#### Short problem
In the post about the GM chief's drive to Washington, change "liveblog" to "live chat" and write out everything from "My first reaction" down to "parties this year.".

#### Document section
General Motors CEO Trades Private Jet For Plug-In Hybrid. Sort Of.

Two weeks ago, CEOs from Detroit’s “Big Three” car makers showed up in Washington begging for $25 billion in taxpayer bailout money for their cash-strapped companies. They got there in private jets. Yeah, that went over about as well as an Angelina Jolie keynote speech at a Promise Keepers convention.

So now the bailout-handout price tag has risen to $38 billion, and for that kind of money General Motors CEO Rick Wagoner was willing to drive himself to Washington. In what Wired called a “shameless” PR stunt, Wagoner’s peeps announced early this week that he would be driving a Chevy Volt, GM’s futuristic plug-in hybrid car.

YouTube Preview Image

My first reaction is, “My GOD, that is either a very tall man or a very tiny car.” OK, he’s 6-foot-4, but that did not look like it could have been a comfortable ride for the 525-mile trip from Detroit to Washington.

Oh, wait. Washington Post columnist Dana Milbank did a 1pm liveblog Q&A today about the Capitol Hill hearing that will be replayed at all the Toyota and Honda holiday parties this year.

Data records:
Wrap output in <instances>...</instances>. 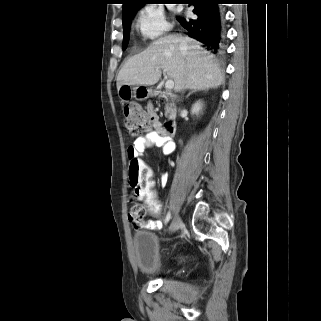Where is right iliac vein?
<instances>
[{"instance_id":"obj_1","label":"right iliac vein","mask_w":321,"mask_h":321,"mask_svg":"<svg viewBox=\"0 0 321 321\" xmlns=\"http://www.w3.org/2000/svg\"><path fill=\"white\" fill-rule=\"evenodd\" d=\"M180 224H181L180 217H179L178 214H176V215L174 216V218H173V221H172V223H171V226H170V228H169V231H170V232L176 231V230L178 229V227L180 226Z\"/></svg>"}]
</instances>
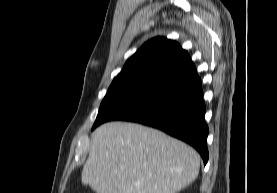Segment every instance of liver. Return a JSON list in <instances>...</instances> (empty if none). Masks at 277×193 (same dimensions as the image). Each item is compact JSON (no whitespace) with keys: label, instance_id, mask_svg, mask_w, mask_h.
I'll return each instance as SVG.
<instances>
[{"label":"liver","instance_id":"liver-1","mask_svg":"<svg viewBox=\"0 0 277 193\" xmlns=\"http://www.w3.org/2000/svg\"><path fill=\"white\" fill-rule=\"evenodd\" d=\"M187 144L135 123L109 122L92 134L81 180L96 193H176L199 173Z\"/></svg>","mask_w":277,"mask_h":193}]
</instances>
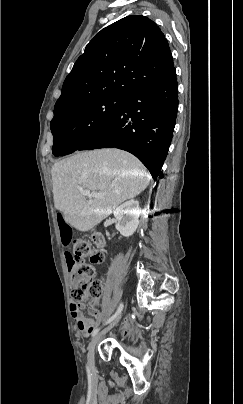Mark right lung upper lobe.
Masks as SVG:
<instances>
[{"mask_svg":"<svg viewBox=\"0 0 243 404\" xmlns=\"http://www.w3.org/2000/svg\"><path fill=\"white\" fill-rule=\"evenodd\" d=\"M173 68L168 42L156 23L145 16L122 18L88 43L63 83L54 117L99 98H126Z\"/></svg>","mask_w":243,"mask_h":404,"instance_id":"cb5924a9","label":"right lung upper lobe"}]
</instances>
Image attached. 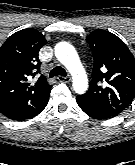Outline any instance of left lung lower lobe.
<instances>
[{
  "label": "left lung lower lobe",
  "mask_w": 135,
  "mask_h": 165,
  "mask_svg": "<svg viewBox=\"0 0 135 165\" xmlns=\"http://www.w3.org/2000/svg\"><path fill=\"white\" fill-rule=\"evenodd\" d=\"M76 101L79 107L89 116L97 119H108L114 117V115L110 114L109 112L105 111L104 109L95 106L93 104L84 102L83 100L76 98Z\"/></svg>",
  "instance_id": "left-lung-lower-lobe-1"
}]
</instances>
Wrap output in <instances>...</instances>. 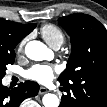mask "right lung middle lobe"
<instances>
[{
  "instance_id": "right-lung-middle-lobe-1",
  "label": "right lung middle lobe",
  "mask_w": 107,
  "mask_h": 107,
  "mask_svg": "<svg viewBox=\"0 0 107 107\" xmlns=\"http://www.w3.org/2000/svg\"><path fill=\"white\" fill-rule=\"evenodd\" d=\"M14 60H15V54H13L12 56L0 58V81L5 75V70L7 69L6 65L13 64Z\"/></svg>"
}]
</instances>
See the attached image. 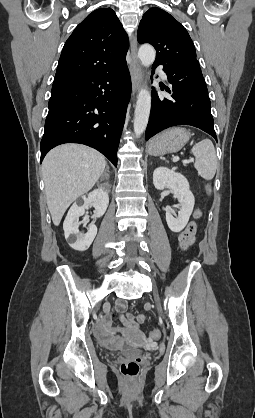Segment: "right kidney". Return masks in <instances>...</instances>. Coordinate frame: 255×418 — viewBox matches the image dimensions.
I'll list each match as a JSON object with an SVG mask.
<instances>
[{
    "label": "right kidney",
    "instance_id": "right-kidney-1",
    "mask_svg": "<svg viewBox=\"0 0 255 418\" xmlns=\"http://www.w3.org/2000/svg\"><path fill=\"white\" fill-rule=\"evenodd\" d=\"M108 204V193L103 188H98L74 202L63 223L65 238L70 247L78 251H85L90 247L97 234V227L93 222L89 225L86 234L80 233L79 217L84 215L89 206L93 205L95 217L99 218L106 212Z\"/></svg>",
    "mask_w": 255,
    "mask_h": 418
}]
</instances>
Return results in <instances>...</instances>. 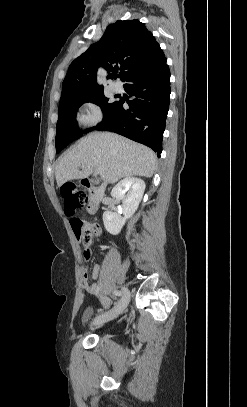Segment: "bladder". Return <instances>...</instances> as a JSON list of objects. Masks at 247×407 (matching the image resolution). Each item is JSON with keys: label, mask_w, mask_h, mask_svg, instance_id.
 I'll return each instance as SVG.
<instances>
[{"label": "bladder", "mask_w": 247, "mask_h": 407, "mask_svg": "<svg viewBox=\"0 0 247 407\" xmlns=\"http://www.w3.org/2000/svg\"><path fill=\"white\" fill-rule=\"evenodd\" d=\"M93 317H94V310L91 309V308H89V309H87V310L84 312L83 320H84L85 322L90 323V325H92V323H93L94 320H95V319L93 320Z\"/></svg>", "instance_id": "bladder-1"}]
</instances>
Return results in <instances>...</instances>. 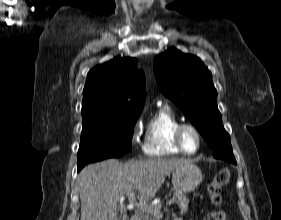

#### Written response
My first reaction is, “My GOD, that is either a very tall man or a very tiny car.” OK, he’s 6-foot-4, but that did not look like it could have been a comfortable ride for the 525-mile trip from Detroit to Washington.

Oh, wait. Washington Post columnist Dana Milbank did a 1pm live chat Q&A today about the Capitol Hill hearing that will be replayed at all the Toyota and Honda holiday parties this year.